Generation of erythroid cells in cancer cell lines. (A) Formation of BT-549 spheroids after CoCl₂ treatment. (a) Control BT-549 without CoCl₂ treatment (×10). (b) PGCCs of BT-549 (large arrowheads) survived CoCl₂ treatment and produced regularly sized cells (small arrowheads) (×10). (c) BT-549 spheroid formation after CoCl₂ treatment (×10). (d and e) Immunohistochemical stain for CD44 (c) and CD133 (d) (×20). (f) Immunofluorescent stain for SOX-2 (×20). (g) Immunohistochemical stain of spheroids for SOX-2 (×20). (B) Generation of erythroid cells by BT-549 cells in vitro. (a) H&E stain of spheroids showing erythroid cells generated by BT-549 cells (×20). (b) High–power view of erythroid cells (H&E stain, ×40). (c) Erythroid cells budding from cancer cells (black arrow points; HE staining, ×20). (d–h) Immunohistochemical staining of erythroid cells for hemoglobin-α,-β/γ/ε/δ, -ε, fetal hemoglobin, and hemoglobin-ζ (×20). (C) Erythroid cells differentiation in mouse xenografted tumor from CoCl₂-treated BT-549 injection. (a–c) H&E staining of tumor tissue. (a) Many erythroid cells around tumor cells. (b) Erythroid cells appearing in the cytoplasm of tumor cells. (c) Erythroid cells budding from tumor cells (black arrowheads) (×20). (d) Immunohistochemical staining with human specific anti-hemoglobin- δ antibody confirming the human origin of erythroid cells (×20).

Fig. 4

Generation of erythroid cells and hemoglobin in cancer cell lines and tissue. (A) Generation of erythroid cells by cancer cell lines.
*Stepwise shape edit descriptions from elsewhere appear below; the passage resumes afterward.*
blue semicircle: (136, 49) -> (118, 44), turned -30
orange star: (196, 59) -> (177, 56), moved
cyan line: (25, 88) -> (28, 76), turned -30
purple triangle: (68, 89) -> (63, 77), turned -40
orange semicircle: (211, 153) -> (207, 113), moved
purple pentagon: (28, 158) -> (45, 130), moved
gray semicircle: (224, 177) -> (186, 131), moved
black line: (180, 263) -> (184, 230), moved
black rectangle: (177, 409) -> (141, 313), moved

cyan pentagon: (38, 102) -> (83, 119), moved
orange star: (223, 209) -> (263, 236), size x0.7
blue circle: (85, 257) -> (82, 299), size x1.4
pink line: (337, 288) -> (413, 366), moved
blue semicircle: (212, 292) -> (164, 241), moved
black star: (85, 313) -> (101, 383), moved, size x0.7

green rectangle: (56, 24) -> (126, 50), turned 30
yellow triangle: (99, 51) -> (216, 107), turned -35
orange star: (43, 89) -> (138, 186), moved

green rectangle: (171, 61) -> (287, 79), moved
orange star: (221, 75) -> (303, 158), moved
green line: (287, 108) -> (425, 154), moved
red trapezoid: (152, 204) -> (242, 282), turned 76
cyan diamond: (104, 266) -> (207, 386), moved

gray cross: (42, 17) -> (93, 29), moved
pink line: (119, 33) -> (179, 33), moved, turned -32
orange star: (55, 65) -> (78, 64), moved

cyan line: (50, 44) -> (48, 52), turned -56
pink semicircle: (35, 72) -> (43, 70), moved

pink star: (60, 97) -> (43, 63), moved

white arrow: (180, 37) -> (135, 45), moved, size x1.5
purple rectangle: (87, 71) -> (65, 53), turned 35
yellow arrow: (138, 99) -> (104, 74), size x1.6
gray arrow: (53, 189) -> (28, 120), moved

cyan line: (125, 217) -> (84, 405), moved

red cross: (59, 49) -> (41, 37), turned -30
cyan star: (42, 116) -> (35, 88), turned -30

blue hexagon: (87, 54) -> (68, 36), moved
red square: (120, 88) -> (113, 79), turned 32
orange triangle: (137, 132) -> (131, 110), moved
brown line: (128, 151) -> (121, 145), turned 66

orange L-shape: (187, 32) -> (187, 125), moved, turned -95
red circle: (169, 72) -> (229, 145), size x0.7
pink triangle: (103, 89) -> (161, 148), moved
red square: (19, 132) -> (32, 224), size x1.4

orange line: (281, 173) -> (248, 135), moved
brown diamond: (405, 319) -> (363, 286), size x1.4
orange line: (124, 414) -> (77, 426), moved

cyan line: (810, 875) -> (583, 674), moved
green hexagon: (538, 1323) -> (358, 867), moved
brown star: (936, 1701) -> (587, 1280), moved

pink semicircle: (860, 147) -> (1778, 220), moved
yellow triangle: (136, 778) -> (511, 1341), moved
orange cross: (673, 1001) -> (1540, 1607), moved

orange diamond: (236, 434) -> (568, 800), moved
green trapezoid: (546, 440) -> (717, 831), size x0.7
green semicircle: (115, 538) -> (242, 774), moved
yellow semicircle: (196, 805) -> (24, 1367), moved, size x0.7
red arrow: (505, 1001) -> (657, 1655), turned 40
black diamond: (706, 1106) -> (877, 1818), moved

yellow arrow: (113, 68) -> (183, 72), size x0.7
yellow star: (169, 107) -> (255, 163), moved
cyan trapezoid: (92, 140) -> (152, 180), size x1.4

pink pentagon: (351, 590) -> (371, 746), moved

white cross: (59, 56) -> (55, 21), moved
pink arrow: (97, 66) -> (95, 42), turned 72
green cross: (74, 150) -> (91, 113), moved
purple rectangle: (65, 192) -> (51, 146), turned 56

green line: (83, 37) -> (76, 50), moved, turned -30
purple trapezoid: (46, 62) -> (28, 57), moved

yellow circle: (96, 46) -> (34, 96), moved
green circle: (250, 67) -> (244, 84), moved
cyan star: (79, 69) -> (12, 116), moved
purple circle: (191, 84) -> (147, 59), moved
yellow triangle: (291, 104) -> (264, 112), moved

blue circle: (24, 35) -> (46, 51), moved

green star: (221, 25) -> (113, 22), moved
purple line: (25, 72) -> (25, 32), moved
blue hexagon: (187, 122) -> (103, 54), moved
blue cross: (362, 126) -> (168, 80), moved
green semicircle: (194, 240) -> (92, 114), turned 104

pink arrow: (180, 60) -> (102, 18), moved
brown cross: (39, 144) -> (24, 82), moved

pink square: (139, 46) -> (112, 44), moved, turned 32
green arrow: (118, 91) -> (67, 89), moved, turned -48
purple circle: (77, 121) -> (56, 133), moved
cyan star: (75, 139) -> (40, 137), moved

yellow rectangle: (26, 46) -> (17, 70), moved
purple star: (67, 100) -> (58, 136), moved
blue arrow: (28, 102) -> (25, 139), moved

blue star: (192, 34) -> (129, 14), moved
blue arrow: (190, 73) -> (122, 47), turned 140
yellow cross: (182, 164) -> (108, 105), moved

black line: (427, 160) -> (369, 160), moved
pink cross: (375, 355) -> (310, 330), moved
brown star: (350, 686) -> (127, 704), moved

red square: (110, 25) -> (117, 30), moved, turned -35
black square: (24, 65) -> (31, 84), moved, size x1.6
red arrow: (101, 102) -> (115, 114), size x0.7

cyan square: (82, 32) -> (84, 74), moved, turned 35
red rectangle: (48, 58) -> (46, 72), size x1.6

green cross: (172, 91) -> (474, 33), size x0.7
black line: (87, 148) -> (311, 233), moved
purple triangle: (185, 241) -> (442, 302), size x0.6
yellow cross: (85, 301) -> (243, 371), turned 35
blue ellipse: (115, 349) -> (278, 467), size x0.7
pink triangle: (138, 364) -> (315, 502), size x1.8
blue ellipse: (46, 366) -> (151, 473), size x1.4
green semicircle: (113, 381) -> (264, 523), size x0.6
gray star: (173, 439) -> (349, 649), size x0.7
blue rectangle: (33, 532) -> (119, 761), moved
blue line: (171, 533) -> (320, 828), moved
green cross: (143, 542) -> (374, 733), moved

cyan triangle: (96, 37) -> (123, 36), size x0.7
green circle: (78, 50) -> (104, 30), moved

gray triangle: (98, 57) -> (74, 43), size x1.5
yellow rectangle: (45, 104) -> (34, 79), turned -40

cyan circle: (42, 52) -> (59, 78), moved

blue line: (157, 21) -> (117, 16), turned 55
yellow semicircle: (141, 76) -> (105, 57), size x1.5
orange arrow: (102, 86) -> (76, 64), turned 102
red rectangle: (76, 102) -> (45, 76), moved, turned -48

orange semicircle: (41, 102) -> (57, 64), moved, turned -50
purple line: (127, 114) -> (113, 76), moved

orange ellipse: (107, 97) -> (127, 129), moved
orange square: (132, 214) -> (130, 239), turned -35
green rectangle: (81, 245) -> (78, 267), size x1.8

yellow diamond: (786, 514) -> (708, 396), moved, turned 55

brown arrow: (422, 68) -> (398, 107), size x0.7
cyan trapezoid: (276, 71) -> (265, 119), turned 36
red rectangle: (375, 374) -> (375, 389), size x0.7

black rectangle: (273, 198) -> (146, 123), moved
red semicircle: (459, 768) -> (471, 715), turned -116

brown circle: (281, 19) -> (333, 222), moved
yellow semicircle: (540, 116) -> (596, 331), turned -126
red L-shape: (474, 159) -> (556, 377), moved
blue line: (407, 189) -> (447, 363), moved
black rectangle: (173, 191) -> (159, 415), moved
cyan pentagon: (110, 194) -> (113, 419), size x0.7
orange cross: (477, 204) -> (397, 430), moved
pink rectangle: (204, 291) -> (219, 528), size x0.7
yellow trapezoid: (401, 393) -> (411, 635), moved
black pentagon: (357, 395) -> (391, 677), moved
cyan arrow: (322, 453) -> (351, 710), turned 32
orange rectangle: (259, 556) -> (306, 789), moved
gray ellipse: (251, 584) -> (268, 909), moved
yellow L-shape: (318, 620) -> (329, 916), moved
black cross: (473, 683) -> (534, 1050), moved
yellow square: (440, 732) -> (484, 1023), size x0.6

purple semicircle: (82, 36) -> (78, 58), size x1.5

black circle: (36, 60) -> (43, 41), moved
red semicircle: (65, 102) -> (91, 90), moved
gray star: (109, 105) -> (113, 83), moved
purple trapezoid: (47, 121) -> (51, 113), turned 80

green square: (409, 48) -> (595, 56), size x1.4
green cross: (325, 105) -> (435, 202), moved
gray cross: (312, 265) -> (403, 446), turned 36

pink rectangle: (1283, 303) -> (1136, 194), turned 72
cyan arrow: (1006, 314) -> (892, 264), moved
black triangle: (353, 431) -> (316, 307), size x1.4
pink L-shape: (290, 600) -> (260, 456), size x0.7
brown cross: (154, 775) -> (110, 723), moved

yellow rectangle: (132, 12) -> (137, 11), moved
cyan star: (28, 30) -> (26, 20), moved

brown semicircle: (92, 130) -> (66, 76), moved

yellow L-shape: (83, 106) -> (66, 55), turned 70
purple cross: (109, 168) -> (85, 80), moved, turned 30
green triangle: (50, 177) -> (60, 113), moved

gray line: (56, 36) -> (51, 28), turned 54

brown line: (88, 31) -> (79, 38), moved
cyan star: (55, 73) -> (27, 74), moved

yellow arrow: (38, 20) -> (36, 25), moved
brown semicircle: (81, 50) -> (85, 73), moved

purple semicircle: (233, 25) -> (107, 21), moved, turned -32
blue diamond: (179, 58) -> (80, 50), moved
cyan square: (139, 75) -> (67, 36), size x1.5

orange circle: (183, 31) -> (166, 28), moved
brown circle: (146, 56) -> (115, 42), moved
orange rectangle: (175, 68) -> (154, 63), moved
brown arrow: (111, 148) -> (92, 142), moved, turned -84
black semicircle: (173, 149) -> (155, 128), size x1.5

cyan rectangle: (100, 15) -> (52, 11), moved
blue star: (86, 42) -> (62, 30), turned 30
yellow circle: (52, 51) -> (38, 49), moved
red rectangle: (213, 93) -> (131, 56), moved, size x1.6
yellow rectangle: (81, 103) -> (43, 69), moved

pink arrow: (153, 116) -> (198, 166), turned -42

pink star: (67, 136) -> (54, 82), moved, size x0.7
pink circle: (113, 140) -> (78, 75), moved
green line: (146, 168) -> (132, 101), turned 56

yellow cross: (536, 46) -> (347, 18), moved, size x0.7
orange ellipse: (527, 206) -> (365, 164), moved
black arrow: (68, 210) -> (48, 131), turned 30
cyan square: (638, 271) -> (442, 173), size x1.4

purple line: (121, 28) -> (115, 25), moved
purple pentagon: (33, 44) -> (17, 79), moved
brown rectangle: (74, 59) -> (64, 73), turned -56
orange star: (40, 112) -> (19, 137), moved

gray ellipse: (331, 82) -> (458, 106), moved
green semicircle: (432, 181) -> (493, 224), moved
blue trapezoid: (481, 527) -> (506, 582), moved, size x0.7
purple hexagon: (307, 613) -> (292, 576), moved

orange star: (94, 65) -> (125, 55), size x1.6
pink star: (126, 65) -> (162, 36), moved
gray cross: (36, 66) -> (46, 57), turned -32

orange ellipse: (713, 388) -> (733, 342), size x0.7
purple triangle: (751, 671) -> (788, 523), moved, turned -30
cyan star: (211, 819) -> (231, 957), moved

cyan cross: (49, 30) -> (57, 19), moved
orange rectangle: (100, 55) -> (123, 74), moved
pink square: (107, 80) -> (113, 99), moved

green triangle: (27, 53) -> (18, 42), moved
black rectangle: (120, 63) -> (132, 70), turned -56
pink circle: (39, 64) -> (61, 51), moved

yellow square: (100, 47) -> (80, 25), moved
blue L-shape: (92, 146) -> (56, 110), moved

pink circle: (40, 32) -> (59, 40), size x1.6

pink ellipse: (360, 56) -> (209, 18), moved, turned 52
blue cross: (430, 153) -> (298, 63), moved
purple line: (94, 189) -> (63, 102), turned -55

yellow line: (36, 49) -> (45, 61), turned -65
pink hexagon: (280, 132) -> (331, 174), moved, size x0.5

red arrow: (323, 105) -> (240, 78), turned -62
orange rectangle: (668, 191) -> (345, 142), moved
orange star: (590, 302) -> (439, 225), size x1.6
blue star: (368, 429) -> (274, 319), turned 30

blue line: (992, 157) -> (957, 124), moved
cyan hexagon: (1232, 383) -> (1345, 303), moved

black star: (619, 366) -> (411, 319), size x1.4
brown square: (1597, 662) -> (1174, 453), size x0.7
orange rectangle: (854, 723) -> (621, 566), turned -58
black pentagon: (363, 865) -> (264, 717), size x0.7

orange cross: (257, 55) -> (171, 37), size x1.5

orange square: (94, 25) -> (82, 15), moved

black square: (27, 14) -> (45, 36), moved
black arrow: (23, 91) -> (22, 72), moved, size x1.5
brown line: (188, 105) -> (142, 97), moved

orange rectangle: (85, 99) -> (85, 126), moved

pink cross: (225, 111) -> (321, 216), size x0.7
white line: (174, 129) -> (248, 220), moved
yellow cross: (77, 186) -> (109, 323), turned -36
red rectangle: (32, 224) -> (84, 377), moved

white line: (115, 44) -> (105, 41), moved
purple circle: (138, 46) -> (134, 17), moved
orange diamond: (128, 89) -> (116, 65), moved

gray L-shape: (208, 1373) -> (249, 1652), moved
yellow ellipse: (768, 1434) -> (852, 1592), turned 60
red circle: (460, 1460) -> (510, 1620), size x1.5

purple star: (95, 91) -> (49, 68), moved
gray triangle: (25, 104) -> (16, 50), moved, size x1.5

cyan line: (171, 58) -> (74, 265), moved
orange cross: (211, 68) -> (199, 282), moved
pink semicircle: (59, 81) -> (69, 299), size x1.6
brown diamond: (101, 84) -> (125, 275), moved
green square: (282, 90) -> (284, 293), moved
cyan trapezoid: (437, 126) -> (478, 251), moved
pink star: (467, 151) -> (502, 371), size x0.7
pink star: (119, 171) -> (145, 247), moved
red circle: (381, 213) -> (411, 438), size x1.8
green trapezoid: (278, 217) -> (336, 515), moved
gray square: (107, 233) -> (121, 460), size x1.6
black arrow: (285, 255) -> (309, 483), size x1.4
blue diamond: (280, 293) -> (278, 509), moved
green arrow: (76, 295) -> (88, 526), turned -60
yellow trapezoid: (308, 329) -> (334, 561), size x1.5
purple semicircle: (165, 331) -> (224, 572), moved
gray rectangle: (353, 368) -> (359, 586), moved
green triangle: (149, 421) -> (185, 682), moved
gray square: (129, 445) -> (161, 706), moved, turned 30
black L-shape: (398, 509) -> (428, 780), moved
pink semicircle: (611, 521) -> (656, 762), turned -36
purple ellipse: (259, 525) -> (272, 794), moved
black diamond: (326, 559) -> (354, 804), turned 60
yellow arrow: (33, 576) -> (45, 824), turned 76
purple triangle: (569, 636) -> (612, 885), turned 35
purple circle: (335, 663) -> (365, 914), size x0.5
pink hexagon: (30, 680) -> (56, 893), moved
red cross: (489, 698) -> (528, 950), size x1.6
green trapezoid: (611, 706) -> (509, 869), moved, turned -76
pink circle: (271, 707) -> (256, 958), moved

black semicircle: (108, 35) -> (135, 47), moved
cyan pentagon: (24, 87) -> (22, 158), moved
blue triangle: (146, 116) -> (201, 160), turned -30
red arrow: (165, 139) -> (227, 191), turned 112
Erythroid cells can be identified from spheroids generated by, MDA-MB-231 (a), FTE187SV40hT-Hras (b), and Phoenix (c) cells in vitro after CoCl₂ treatment (black arrowheads, ×20). (B) Generation of erythroid cells and hemoglobin by human ovarian cancer cells. (a) Smear of cancer cells in the medium confirming the generation of erythroid cells by high-grade ovarian cancer cells in vitro (black arrowheads, ×20). (b) Erythroid cells in the cytoplasm of high-grade ovarian carcinoma cells (×20). (c and d) Numerous round and red hemoglobin bodies surrounding and within human ovarian cancer cells. (e–h) Staining of round and red hemoglobin bodies for hemoglobin- α (e); hemoglobin-β/γ/ε/δ (f); fetal hemoglobin (g); and hemoglobin-ζ (h) in the same fields shown in c (black arrowheads, ×20). (For interpretation of the references to colour in this figure legend, the reader is referred to the web version of this article.)